The economics professor at the University of Athens, who announced his appointment as the country’s finance minister in a posting on his personal blog on Tuesday, has been arguing since the beginning of the crisis that Greece should default while staying a member of the euro area. As well as on his website, Varoufakis shares his opinions with 128,000 Twitter followers.
Greece should have never joined the euro area, but now that it’s in, a departure would be like falling from a cliff, he said. “The last line in Hotel California explains where we are: you can check out any time, but you can never leave,” he told Bloomberg Radio in May 2012.
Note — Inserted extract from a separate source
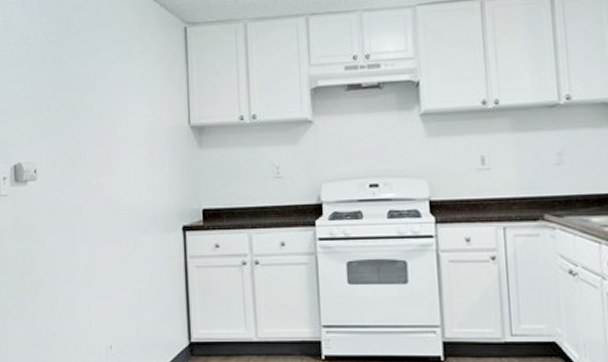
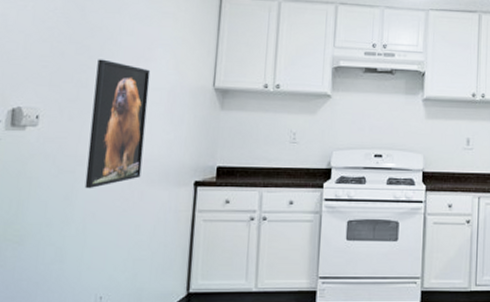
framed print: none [79,108,132,239] -> present [84,59,151,189]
Now he gets to take demands for a radically different approach to Greece to European capitals as the new government in Athens tries to implement its pre-election pledges.
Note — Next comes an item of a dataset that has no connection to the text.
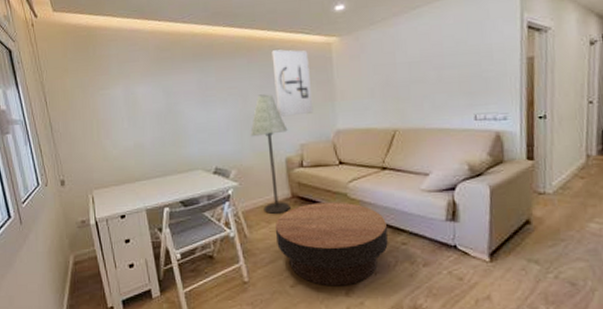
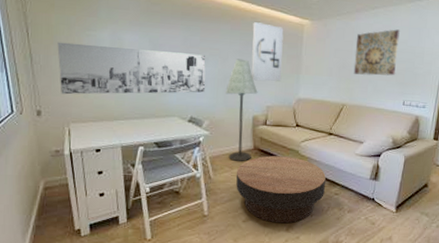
wall art: none [74,96,228,160] -> present [57,42,206,95]
wall art: none [399,27,458,91] -> present [353,29,400,76]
At the core of them is to rewrite the agreements with the euro area and the International Monetary Fund for the country’s 240 billion-euro ($271 billion) financial rescue program, though Syriza’s official party line is not to default.
“The problem with the bailout is that it wasn’t really a bailout,” Varoufakis, 53, said in a Bloomberg Television interview on Jan 26. “It was an extend and pretend, it was a vicious cycle, a debt-deflationary trap, which not only destroyed our social economy but also showed that the cost of our so-called bailout for the average German, the average Italian, the average Slovak was maximized.”